MEXICO CITY - Mexican leftist presidential front-runner Andres Manuel Lopez Obrador said on Tuesday that if he wins office former World Trade Organization economist Jesus Seade would lead NAFTA negotiations with the United States and Canada.
Mexico elects a new president on July 1 and Lopez Obrador is leading by double-digits in most polls.
Despite being a longtime skeptic of the North American Free Trade Agreement, Lopez Obrador now says he wants to retain the pact, which is a lynchpin of Mexico's export-led economy.
Perfect man for the job
In a short video posted online, Lopez Obrador said Seade, an Oxford University-educated academic, was the perfect man for the job, and reiterated he did not want a deal to be struck before the upcoming election.
“Hopefully nothing is signed until the after the election ... so there is no mistake in signing something that hurts us, that affects national producers, that doesn't include the issue of migration, or the acceptance of ignominies like the construction of a wall,” Lopez Obrador said.
Seade is currently a professor and the associate vice president for global affairs at the Chinese University of Hong Kong in Shenzhen, according to his LinkedIn page.
In addition to his time at the WTO, he has also worked at the World Bank, the World Trade Organization and the International Monetary Fund, according to the university website and his LinkedIn profile.

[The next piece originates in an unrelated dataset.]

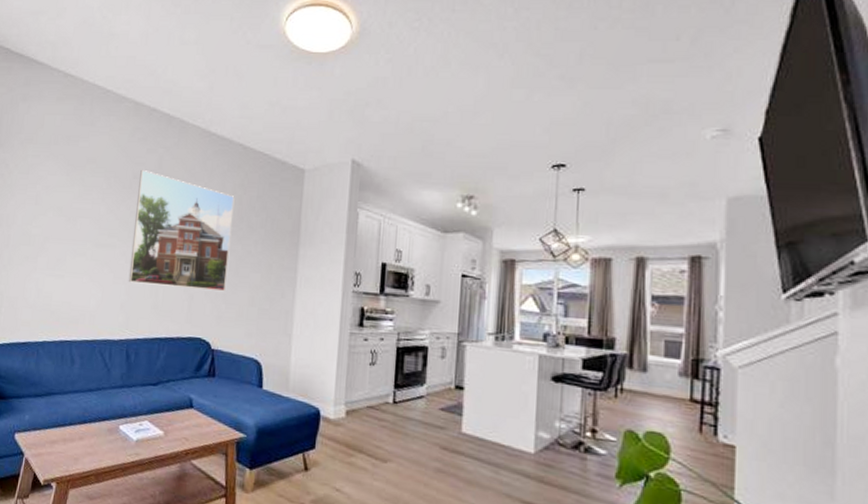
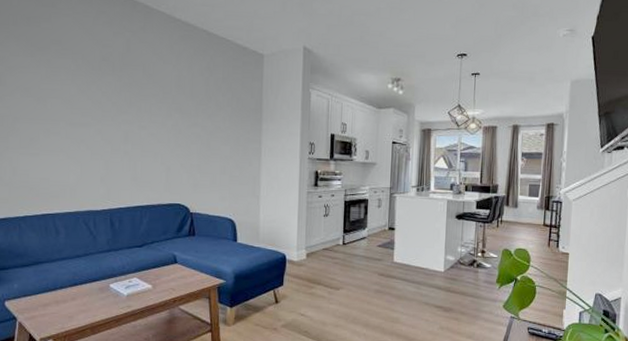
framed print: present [128,169,234,291] -> none [106,51,201,162]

Tuesday’s announcement came just days after senior Lopez Obrador adviser Yeidckol Polevnsky, the president of his National Regeneration Movement political party, suggested Mexico's chief NAFTA negotiator, Kenneth Smith and other officials, could be retained if the talks go on.

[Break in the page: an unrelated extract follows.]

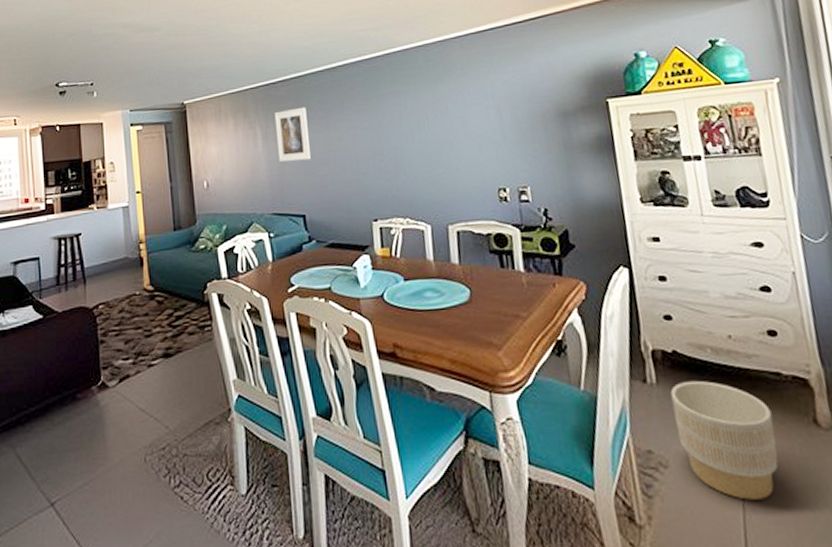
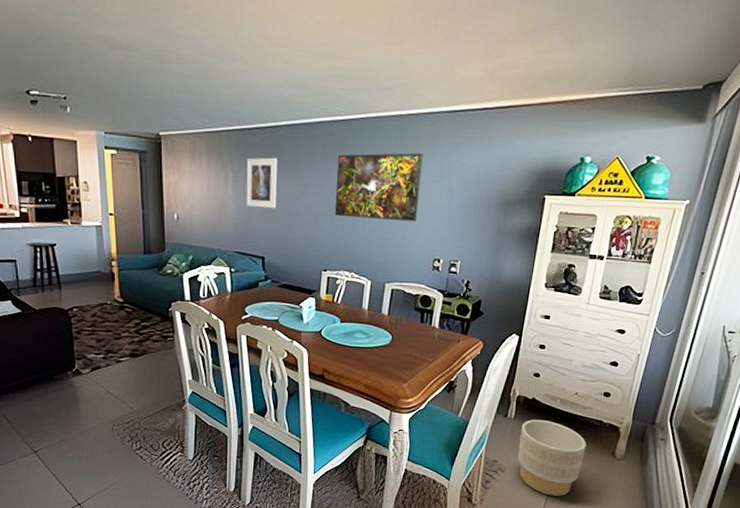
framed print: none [368,78,469,158] -> present [334,153,423,222]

However, it seems Seade would replace Smith.
Guajardo's position unsure
t is unclear what might happen to Economy Minister Ildefonso Guajardo, the country's top trade representative.

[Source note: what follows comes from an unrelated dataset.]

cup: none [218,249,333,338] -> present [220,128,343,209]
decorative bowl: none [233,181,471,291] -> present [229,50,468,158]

A member of President Enrique Pena Nieto’s ruling Institutional Revolutionary Party, Guajardo has cast doubt on whether he could continue under Lopez Obrador, but has not closed the door entirely on the possibility.
Last week Guajardo told Reuters it “will depend on who wins the election and if they decide to invite us.”
Mexico has been locked in talks with the United States and Canada since August to recast the 24-year-old NAFTA after U.S. President Donald Trump threatened to dump it if it was not changed to his liking.
Officials have said it is unlikely the NAFTA talks will be concluded before Mexico's presidential election.